__Aim of the exercise__. Every line of the data needs to be returned exactly.

__Materials provided__.

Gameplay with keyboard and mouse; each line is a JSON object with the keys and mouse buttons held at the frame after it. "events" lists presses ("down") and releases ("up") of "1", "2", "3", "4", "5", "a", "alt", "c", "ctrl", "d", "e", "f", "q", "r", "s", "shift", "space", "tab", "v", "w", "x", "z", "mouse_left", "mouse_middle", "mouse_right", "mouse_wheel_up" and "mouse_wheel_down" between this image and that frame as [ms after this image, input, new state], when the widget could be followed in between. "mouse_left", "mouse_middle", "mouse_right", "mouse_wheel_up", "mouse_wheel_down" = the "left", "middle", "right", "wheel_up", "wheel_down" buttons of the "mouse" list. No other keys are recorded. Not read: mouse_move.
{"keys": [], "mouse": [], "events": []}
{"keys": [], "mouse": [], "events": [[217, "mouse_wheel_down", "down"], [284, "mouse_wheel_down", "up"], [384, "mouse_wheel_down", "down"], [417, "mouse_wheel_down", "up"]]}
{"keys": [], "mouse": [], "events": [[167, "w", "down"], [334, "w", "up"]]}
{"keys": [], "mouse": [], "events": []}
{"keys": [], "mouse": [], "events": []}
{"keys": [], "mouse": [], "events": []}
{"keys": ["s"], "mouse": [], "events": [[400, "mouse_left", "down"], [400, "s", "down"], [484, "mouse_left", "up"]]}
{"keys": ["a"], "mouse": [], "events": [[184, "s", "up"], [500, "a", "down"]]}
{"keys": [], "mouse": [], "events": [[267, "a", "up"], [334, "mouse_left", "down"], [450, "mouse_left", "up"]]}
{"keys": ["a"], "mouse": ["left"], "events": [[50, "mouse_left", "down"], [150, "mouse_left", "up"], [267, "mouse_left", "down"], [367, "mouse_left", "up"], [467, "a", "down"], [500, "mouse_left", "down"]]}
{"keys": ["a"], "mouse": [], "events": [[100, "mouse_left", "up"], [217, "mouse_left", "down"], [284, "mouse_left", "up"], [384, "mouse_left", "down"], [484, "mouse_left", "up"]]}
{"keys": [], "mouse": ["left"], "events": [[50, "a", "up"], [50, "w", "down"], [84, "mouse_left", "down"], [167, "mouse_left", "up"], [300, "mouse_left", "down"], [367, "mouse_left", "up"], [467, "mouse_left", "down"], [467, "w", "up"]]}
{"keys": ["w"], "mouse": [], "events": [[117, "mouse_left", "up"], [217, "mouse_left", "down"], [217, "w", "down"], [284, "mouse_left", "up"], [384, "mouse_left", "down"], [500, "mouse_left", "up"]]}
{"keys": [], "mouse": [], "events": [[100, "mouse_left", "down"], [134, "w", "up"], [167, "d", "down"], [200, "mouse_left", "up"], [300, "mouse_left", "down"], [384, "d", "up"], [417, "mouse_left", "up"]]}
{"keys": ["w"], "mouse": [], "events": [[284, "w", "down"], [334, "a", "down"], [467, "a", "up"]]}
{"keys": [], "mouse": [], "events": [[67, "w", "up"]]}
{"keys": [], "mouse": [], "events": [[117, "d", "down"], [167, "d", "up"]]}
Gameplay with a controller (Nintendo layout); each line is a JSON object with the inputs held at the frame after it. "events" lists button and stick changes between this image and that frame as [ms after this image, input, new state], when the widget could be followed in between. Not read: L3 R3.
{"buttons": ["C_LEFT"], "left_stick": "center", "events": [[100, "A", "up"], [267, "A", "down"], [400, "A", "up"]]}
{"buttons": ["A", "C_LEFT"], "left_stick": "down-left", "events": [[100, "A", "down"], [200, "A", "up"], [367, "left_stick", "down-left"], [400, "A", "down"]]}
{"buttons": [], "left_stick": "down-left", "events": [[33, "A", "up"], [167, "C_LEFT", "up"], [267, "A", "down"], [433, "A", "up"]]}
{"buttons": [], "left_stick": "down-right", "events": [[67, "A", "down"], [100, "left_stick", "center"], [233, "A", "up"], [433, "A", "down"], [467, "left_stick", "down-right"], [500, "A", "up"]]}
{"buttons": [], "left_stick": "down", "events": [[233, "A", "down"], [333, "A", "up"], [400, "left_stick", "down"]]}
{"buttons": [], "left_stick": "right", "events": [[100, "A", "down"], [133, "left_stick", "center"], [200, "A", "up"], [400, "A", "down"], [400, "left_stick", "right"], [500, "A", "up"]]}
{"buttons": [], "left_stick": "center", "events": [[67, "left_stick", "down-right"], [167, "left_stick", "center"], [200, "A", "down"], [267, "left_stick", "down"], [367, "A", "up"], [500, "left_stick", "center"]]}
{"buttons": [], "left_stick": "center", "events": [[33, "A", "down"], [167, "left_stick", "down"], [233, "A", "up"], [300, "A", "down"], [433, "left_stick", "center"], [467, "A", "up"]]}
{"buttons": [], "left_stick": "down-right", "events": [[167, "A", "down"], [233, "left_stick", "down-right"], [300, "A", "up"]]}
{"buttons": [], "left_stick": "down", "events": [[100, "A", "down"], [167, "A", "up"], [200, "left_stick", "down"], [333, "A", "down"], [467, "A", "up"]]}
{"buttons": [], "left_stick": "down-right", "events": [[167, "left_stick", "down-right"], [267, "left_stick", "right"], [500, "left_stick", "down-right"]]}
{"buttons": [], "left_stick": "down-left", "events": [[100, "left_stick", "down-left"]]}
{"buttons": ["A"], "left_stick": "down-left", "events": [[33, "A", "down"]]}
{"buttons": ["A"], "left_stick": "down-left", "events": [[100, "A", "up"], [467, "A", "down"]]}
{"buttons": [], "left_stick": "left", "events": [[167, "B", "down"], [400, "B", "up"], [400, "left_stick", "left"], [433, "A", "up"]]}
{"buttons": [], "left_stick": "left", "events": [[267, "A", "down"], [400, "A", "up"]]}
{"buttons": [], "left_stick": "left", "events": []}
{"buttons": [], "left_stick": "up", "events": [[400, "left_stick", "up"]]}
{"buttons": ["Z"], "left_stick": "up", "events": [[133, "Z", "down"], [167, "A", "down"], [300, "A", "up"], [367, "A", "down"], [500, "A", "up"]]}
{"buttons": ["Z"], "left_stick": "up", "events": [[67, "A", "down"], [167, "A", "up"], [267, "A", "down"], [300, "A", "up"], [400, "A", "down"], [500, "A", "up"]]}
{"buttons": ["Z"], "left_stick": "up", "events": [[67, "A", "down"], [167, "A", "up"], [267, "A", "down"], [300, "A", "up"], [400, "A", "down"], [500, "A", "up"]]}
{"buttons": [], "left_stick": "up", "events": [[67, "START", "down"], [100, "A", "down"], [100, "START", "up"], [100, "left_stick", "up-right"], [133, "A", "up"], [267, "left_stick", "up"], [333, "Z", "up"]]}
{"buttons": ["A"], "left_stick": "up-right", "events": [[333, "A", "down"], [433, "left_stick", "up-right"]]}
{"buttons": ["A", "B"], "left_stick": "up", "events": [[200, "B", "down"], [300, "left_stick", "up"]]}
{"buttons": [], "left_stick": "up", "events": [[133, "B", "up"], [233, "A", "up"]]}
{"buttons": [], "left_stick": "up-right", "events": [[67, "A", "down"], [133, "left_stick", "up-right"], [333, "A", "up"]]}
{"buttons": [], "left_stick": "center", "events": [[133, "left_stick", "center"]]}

__Expected output__.
Gameplay with keyboard and mouse; each line is a JSON object with the keys and mouse buttons held at the frame after it. "events" lists presses ("down") and releases ("up") of "1", "2", "3", "4", "5", "a", "alt", "c", "ctrl", "d", "e", "f", "q", "r", "s", "shift", "space", "tab", "v", "w", "x", "z", "mouse_left", "mouse_middle", "mouse_right", "mouse_wheel_up" and "mouse_wheel_down" between this image and that frame as [ms after this image, input, new state], when the widget could be followed in between. "mouse_left", "mouse_middle", "mouse_right", "mouse_wheel_up", "mouse_wheel_down" = the "left", "middle", "right", "wheel_up", "wheel_down" buttons of the "mouse" list. No other keys are recorded. Not read: mouse_move.
{"keys": [], "mouse": [], "events": []}
{"keys": [], "mouse": [], "events": [[217, "mouse_wheel_down", "down"], [284, "mouse_wheel_down", "up"], [384, "mouse_wheel_down", "down"], [417, "mouse_wheel_down", "up"]]}
{"keys": [], "mouse": [], "events": [[167, "w", "down"], [334, "w", "up"]]}
{"keys": [], "mouse": [], "events": []}
{"keys": [], "mouse": [], "events": []}
{"keys": [], "mouse": [], "events": []}
{"keys": ["s"], "mouse": [], "events": [[400, "mouse_left", "down"], [400, "s", "down"], [484, "mouse_left", "up"]]}
{"keys": ["a"], "mouse": [], "events": [[184, "s", "up"], [500, "a", "down"]]}
{"keys": [], "mouse": [], "events": [[267, "a", "up"], [334, "mouse_left", "down"], [450, "mouse_left", "up"]]}
{"keys": ["a"], "mouse": ["left"], "events": [[50, "mouse_left", "down"], [150, "mouse_left", "up"], [267, "mouse_left", "down"], [367, "mouse_left", "up"], [467, "a", "down"], [500, "mouse_left", "down"]]}
{"keys": ["a"], "mouse": [], "events": [[100, "mouse_left", "up"], [217, "mouse_left", "down"], [284, "mouse_left", "up"], [384, "mouse_left", "down"], [484, "mouse_left", "up"]]}
{"keys": [], "mouse": ["left"], "events": [[50, "a", "up"], [50, "w", "down"], [84, "mouse_left", "down"], [167, "mouse_left", "up"], [300, "mouse_left", "down"], [367, "mouse_left", "up"], [467, "mouse_left", "down"], [467, "w", "up"]]}
{"keys": ["w"], "mouse": [], "events": [[117, "mouse_left", "up"], [217, "mouse_left", "down"], [217, "w", "down"], [284, "mouse_left", "up"], [384, "mouse_left", "down"], [500, "mouse_left", "up"]]}
{"keys": [], "mouse": [], "events": [[100, "mouse_left", "down"], [134, "w", "up"], [167, "d", "down"], [200, "mouse_left", "up"], [300, "mouse_left", "down"], [384, "d", "up"], [417, "mouse_left", "up"]]}
{"keys": ["w"], "mouse": [], "events": [[284, "w", "down"], [334, "a", "down"], [467, "a", "up"]]}
{"keys": [], "mouse": [], "events": [[67, "w", "up"]]}
{"keys": [], "mouse": [], "events": [[117, "d", "down"], [167, "d", "up"]]}
Gameplay with a controller (Nintendo layout); each line is a JSON object with the inputs held at the frame after it. "events" lists button and stick changes between this image and that frame as [ms after this image, input, new state], when the widget could be followed in between. Not read: L3 R3.
{"buttons": ["C_LEFT"], "left_stick": "center", "events": [[100, "A", "up"], [267, "A", "down"], [400, "A", "up"]]}
{"buttons": ["A", "C_LEFT"], "left_stick": "down-left", "events": [[100, "A", "down"], [200, "A", "up"], [367, "left_stick", "down-left"], [400, "A", "down"]]}
{"buttons": [], "left_stick": "down-left", "events": [[33, "A", "up"], [167, "C_LEFT", "up"], [267, "A", "down"], [433, "A", "up"]]}
{"buttons": [], "left_stick": "down-right", "events": [[67, "A", "down"], [100, "left_stick", "center"], [233, "A", "up"], [433, "A", "down"], [467, "left_stick", "down-right"], [500, "A", "up"]]}
{"buttons": [], "left_stick": "down", "events": [[233, "A", "down"], [333, "A", "up"], [400, "left_stick", "down"]]}
{"buttons": [], "left_stick": "right", "events": [[100, "A", "down"], [133, "left_stick", "center"], [200, "A", "up"], [400, "A", "down"], [400, "left_stick", "right"], [500, "A", "up"]]}
{"buttons": [], "left_stick": "center", "events": [[67, "left_stick", "down-right"], [167, "left_stick", "center"], [200, "A", "down"], [267, "left_stick", "down"], [367, "A", "up"], [500, "left_stick", "center"]]}
{"buttons": [], "left_stick": "center", "events": [[33, "A", "down"], [167, "left_stick", "down"], [233, "A", "up"], [300, "A", "down"], [433, "left_stick", "center"], [467, "A", "up"]]}
{"buttons": [], "left_stick": "down-right", "events": [[167, "A", "down"], [233, "left_stick", "down-right"], [300, "A", "up"]]}
{"buttons": [], "left_stick": "down", "events": [[100, "A", "down"], [167, "A", "up"], [200, "left_stick", "down"], [333, "A", "down"], [467, "A", "up"]]}
{"buttons": [], "left_stick": "down-right", "events": [[167, "left_stick", "down-right"], [267, "left_stick", "right"], [500, "left_stick", "down-right"]]}
{"buttons": [], "left_stick": "down-left", "events": [[100, "left_stick", "down-left"]]}
{"buttons": ["A"], "left_stick": "down-left", "events": [[33, "A", "down"]]}
{"buttons": ["A"], "left_stick": "down-left", "events": [[100, "A", "up"], [467, "A", "down"]]}
{"buttons": [], "left_stick": "left", "events": [[167, "B", "down"], [400, "B", "up"], [400, "left_stick", "left"], [433, "A", "up"]]}
{"buttons": [], "left_stick": "left", "events": [[267, "A", "down"], [400, "A", "up"]]}
{"buttons": [], "left_stick": "left", "events": []}
{"buttons": [], "left_stick": "up", "events": [[400, "left_stick", "up"]]}
{"buttons": ["Z"], "left_stick": "up", "events": [[133, "Z", "down"], [167, "A", "down"], [300, "A", "up"], [367, "A", "down"], [500, "A", "up"]]}
{"buttons": ["Z"], "left_stick": "up", "events": [[67, "A", "down"], [167, "A", "up"], [267, "A", "down"], [300, "A", "up"], [400, "A", "down"], [500, "A", "up"]]}
{"buttons": ["Z"], "left_stick": "up", "events": [[67, "A", "down"], [167, "A", "up"], [267, "A", "down"], [300, "A", "up"], [400, "A", "down"], [500, "A", "up"]]}
{"buttons": [], "left_stick": "up", "events": [[67, "START", "down"], [100, "A", "down"], [100, "START", "up"], [100, "left_stick", "up-right"], [133, "A", "up"], [267, "left_stick", "up"], [333, "Z", "up"]]}
{"buttons": ["A"], "left_stick": "up-right", "events": [[333, "A", "down"], [433, "left_stick", "up-right"]]}
{"buttons": ["A", "B"], "left_stick": "up", "events": [[200, "B", "down"], [300, "left_stick", "up"]]}
{"buttons": [], "left_stick": "up", "events": [[133, "B", "up"], [233, "A", "up"]]}
{"buttons": [], "left_stick": "up-right", "events": [[67, "A", "down"], [133, "left_stick", "up-right"], [333, "A", "up"]]}
{"buttons": [], "left_stick": "center", "events": [[133, "left_stick", "center"]]}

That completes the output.